Bordeaux pourrait atteindre 37°C le samedi 5 septembre, selon les modèles consultés le 25 août par plusieurs organismes météorologiques. Une moyenne de 30,2°C est projetée ce jour-là sur douze grandes villes françaises, après plusieurs jours de fraîcheur relative fin août.

Un anticyclone saharien attendu dès le 2 septembre

L’anticyclone des Açores devrait s’étirer vers la France à partir du mercredi 2 septembre, ouvrant la voie à une masse d’air chaud remontant directement du nord de l’Afrique, selon les projections de Météo-Paris. En altitude, les températures dépasseraient 20°C à 850 hPa, un seuil que les prévisionnistes surveillent de près pour identifier un possible épisode de forte chaleur.

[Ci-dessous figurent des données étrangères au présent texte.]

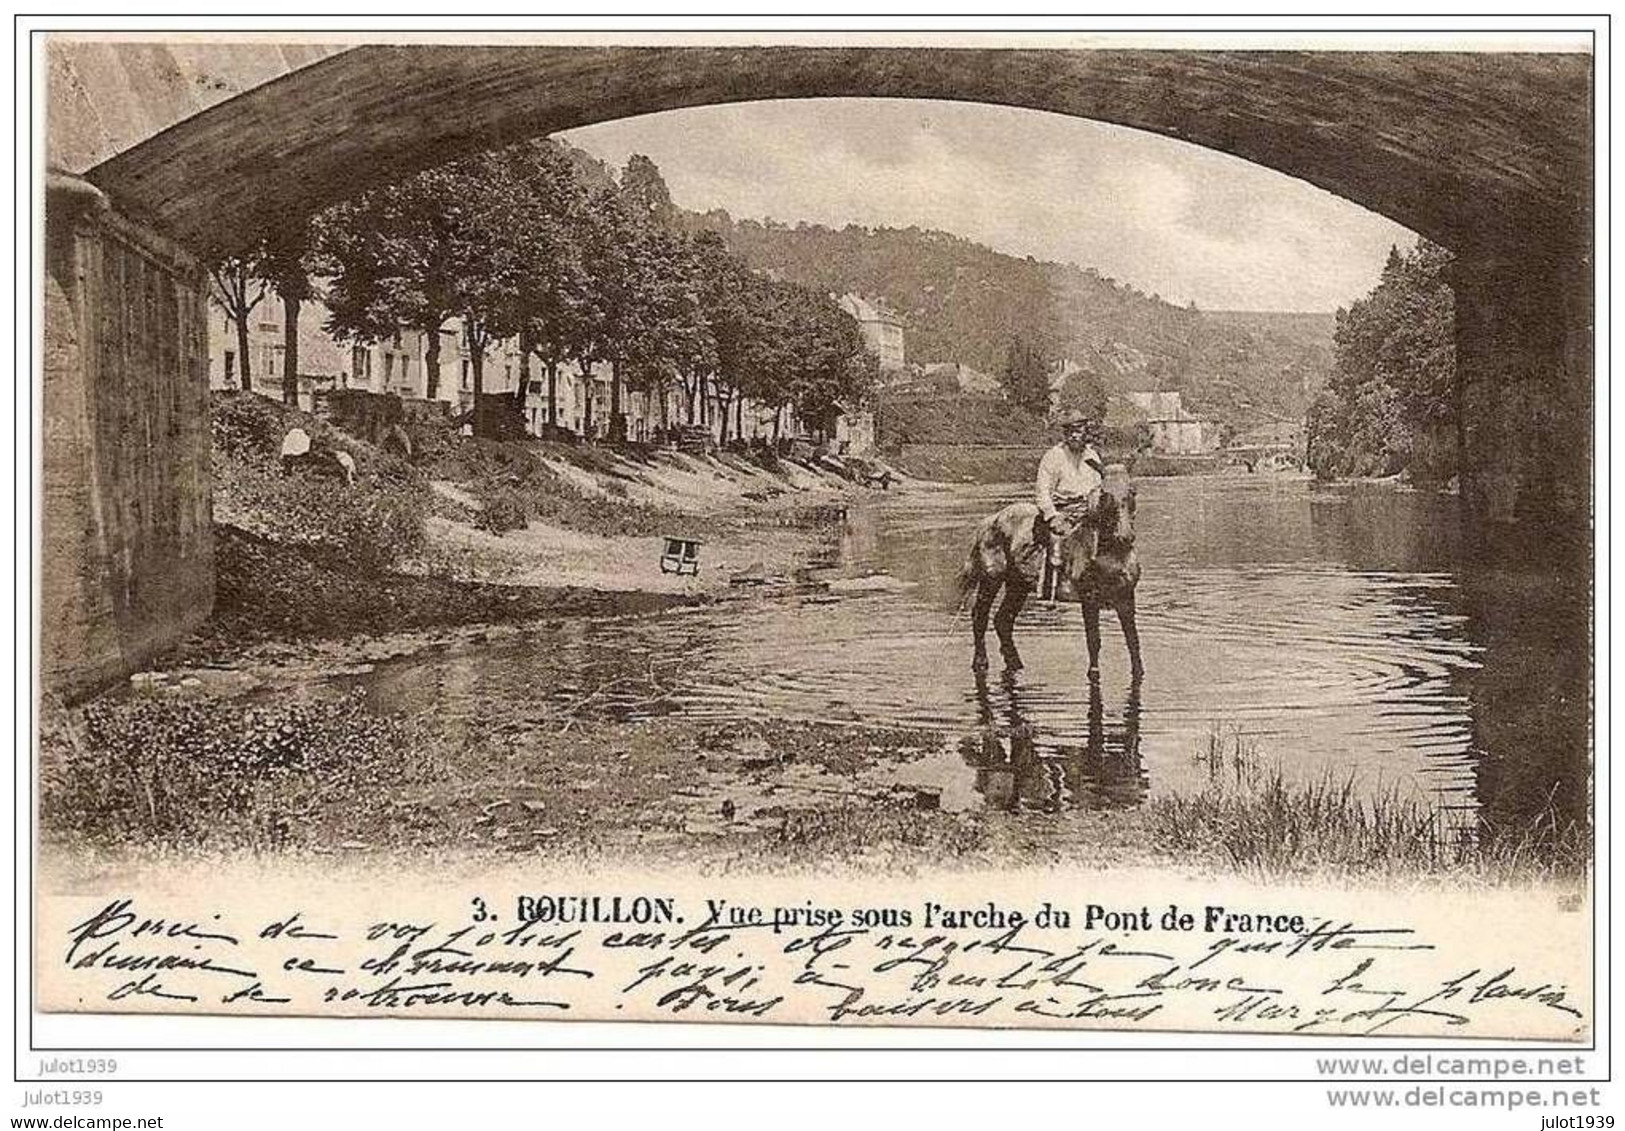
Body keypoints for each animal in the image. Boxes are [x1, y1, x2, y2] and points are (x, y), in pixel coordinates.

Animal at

Le basculement le plus marqué interviendrait entre le 5 et le 7 septembre, avant une possible accentuation la semaine suivante. La fiabilité des modèles chute nettement au-delà de ce week-end, selon plusieurs prévisionnistes consultés.

L’organisme européen Copernicus évalue entre 70% et 100% la probabilité d’un mois de septembre anormalement chaud dans le nord-ouest du pays, contre 60% à 70% sur le reste du territoire. Le modèle européen ECMWF table sur un excédent moyen de 1 à 1,5°C par rapport aux normales, tandis que le modèle américain évoque jusqu’à 2°C sur l’ouest du pays.

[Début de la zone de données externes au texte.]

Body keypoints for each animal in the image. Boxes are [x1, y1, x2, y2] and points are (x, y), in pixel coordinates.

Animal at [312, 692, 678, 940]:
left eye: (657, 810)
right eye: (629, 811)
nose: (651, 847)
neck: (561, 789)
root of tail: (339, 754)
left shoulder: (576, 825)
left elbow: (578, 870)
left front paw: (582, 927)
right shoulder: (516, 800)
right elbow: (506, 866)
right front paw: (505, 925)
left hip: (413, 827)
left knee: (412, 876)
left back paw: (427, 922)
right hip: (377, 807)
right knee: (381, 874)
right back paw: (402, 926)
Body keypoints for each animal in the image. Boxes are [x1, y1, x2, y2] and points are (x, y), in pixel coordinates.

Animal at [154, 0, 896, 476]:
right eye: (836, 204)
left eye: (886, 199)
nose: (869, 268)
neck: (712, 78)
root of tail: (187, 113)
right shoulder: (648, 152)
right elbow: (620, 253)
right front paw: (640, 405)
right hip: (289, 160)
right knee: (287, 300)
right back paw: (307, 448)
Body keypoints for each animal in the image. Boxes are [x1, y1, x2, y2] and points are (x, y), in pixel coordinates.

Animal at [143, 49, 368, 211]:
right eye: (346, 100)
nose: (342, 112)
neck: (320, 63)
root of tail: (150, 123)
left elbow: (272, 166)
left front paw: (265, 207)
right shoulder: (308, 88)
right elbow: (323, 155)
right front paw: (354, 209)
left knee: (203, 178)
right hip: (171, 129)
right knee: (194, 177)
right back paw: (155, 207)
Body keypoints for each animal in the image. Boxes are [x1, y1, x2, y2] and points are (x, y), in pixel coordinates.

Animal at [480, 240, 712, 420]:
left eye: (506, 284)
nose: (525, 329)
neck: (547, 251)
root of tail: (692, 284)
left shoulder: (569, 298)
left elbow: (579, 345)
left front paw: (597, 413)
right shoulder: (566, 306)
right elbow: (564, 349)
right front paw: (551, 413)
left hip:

Un été qui a déjà battu des records

Depuis la mi-juin, le pays a enchaîné près de 70 jours consécutifs de températures supérieures aux normales, sur fond d’un été 2026 en passe de devenir le plus chaud jamais mesuré en France. Le dernier pic caniculaire avait touché le sud, le centre et l’est du pays le 19 août, avant un répit : dès le 21 août, la moyenne nationale était repassée sous les normales pour la première fois depuis le 11 juin.

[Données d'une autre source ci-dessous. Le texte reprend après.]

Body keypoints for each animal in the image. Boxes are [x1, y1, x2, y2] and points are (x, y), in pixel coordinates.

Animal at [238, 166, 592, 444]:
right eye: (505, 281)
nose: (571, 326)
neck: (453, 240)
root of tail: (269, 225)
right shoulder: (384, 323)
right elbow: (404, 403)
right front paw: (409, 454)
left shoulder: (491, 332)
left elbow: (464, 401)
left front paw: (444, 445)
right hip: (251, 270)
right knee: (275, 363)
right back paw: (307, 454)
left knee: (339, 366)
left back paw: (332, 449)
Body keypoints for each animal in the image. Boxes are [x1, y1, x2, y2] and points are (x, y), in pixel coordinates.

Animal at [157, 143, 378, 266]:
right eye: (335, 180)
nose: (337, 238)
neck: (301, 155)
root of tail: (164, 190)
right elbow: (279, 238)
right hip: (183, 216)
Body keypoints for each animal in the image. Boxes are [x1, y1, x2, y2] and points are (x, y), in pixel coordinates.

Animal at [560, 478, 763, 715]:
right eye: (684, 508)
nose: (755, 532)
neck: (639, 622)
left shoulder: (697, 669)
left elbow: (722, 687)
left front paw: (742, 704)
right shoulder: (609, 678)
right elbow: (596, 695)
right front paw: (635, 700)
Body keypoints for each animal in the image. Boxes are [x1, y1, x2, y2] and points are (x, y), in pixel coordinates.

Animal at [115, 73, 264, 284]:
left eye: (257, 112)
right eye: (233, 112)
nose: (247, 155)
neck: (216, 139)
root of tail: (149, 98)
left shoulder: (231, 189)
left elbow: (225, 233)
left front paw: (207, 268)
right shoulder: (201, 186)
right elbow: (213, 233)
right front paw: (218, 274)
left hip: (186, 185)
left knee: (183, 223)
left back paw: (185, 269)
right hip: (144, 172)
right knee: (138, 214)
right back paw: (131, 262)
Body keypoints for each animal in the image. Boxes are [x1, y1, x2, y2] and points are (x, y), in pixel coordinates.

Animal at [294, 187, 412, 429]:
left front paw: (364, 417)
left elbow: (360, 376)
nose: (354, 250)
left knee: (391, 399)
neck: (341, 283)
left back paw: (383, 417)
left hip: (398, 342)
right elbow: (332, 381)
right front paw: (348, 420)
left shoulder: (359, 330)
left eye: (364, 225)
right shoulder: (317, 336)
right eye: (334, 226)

Selon l’analyse de Météo-Paris, ce recul des températures fin août ne marquerait qu’une pause passagère avant la remontée de chaleur prévue début septembre, sans annoncer un changement durable de régime météorologique.

Le précédent de septembre 2023 reste la référence la plus citée par les météorologues. Entre le 4 et le 10 de ce mois-là, les 35°C avaient été dépassés jusque dans le nord et l’ouest du pays, certaines régions frôlant les 40°C. Météo-France avait alors placé 14 départements en vigilance orange canicule, un fait inédit pour un mois de septembre depuis la création de ce dispositif. À Paris, l’anomalie thermique avait atteint 6 à 8°C au-dessus des normales de saison.

Un risque de canicule qualifiée jugé faible

Le risque d’une canicule au sens météorologique strict, soit trois jours consécutifs de fortes chaleurs diurnes et nocturnes, resterait limité en septembre. L’allongement des nuits favorise un refroidissement plus marqué qu’en plein été, réduisant les probabilités d’un épisode aussi sévère que ceux de juillet ou août.

Un repère historique montre que des extrêmes tardifs restent possibles : le 12 septembre 2022, le thermomètre avait atteint 40,7°C à Bégaar, dans les Landes, lors d’une remontée d’air saharien jugée exceptionnelle pour la période. Ce relevé sert depuis de point de comparaison chaque fois qu’une chaleur tardive est annoncée dans le sud-ouest du pays.